There were things moving in the darkness of the void, dim, translucent shapes swimming like fish in a cylindrical aquarium, circling the strange central column, spiraling up from below, spiraling down from above. They came toward her in different sizes, from the size of minnows to the length of her arm, darting and wiggling, questing. Hunting.
She was going to spew her breakfast over the rail. Her knees quaked. Her hands trembled. Her tongue tasted of bile.
Her eyes couldn’t focus on the things in the void. As soon she tried, they would fade from existence, like moving in and out of shadow. But she could glimpse them from the corner of her eye, like a hideous melding of moray eels and deep sea angler fish, underslung jaws full of needles, fins and spines and antennae and eyes, too many eyes.
Savannah’s mind couldn’t grasp how she could still be in the game. That was the only explanation, right? Her visor was back in the dressing room, her gamesuit quiescent.
A hot sting shot up her arm from her wrist. One of the translucent creatures wriggled through her wrist as if she were no more solid than water. She hissed in pain and jerked away, but her quick movement seemed to catch the attention of several others, including one that was at least seven feet long. The creatures moved like blinding, questing fish, but they came toward her like a school.
She reeled away from the railing and plunged back into the access tunnel, her heart threatening to leap out of her chest, her mouth so dry her tongue felt like boot leather. Bouncing off the walls, scrambling, stumbling, half on all fours, she threw herself down the tunnel, the short distance to the dressing room feeling like an eternity. She burst into the dressing room and sprawled face-first, spinning to see if she were pursued.
But the dark tunnel remained empty of all but the dancing lights.
Sweat soaked the interior of her gamesuit, worse than the worst case of flop sweat she’d ever had. She jumped for the access door and yanked it closed.
Her forearm still ached hotly. Stripping off the gauntlet revealed a deep, reddish-black bruise spreading across her skin. Had that thing bitten her somehow, from the inside?
Her GM’s voice came over a loudspeaker, “Ms. Perry, please rejoin your game session as soon as possible.”
“Something just bit me!”
“An animal of some sort?”
“Yes!”
“What kind of animal? I will file a pest removal report.”
“I—I don’t know what it was.” She found herself at a loss. Would this machine believe her?
“Can you describe it?”
Screw it. Damned if she would let a machine judge her for being crazy. She did her best to describe the creatures she’d seen. When she finished, she asked, “Are those things part of the game?”
“Your description doesn’t match anything in the entire corpus of zoological entities that exists on Earth. Are you trying to deceive me?”
“No!”
“Are you joking with me?”
“I wish I was.”
“Where did this happen?”
She described the immense chamber.
“Unfortunately, you entered a restricted area, in violation of your employment agreement. This will be your only warning. Any further violations will result in your immediate termination.”
“What was that thing, in the chamber?”
“Please return to your game session immediately. The players are looking for you.”
“What if I say, ‘Screw you?’”
“You have that option. But allow me to warn you that we will be unable to provide you with a favorable reference for any further employment you seek going forward.”

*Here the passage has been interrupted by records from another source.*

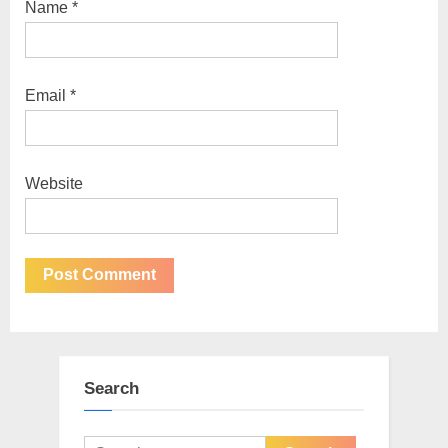
Name
*
Email
*
Website
Search
Search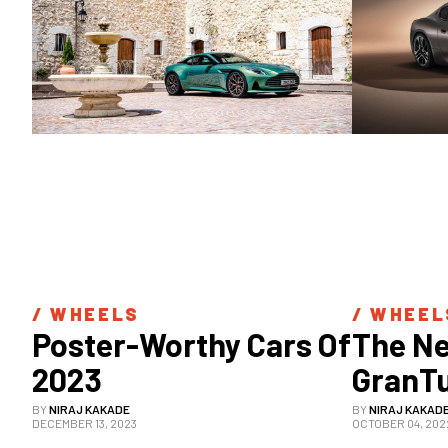
/ 
WHEELS
/ 
WHEEL
Poster-Worthy Cars Of 
The Ne
2023
GranTu
Equall
BY
NIRAJ KAKADE
BY
NIRAJ KAKAD
DECEMBER 13, 2023
OCTOBER 04, 202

Savannah took a moment as the words sunk in. “Are you saying I’ll be blackballed?”
“Please return to your game session immediately. Your violation will be overlooked this time.”
Savannah staggered to her feet, teeth clamped down on her frustration. She needed this job. Back here the dressing room, all the vertigo and strange sensory disturbances had ceased. Caused by proximity to that chamber, maybe? She felt like herself again, except for the aftermath of having the shit scared out of her.
She took a moment to take a deep breath, compose herself, then downed her espresso like a jolt of liquid invigoration.
“I’m a professional, goddammit.”
Then she peeked out the dressing room door, checking for Mr. Weirdo—no sign of him—replaced her visor, and headed back to Château de Delacroix.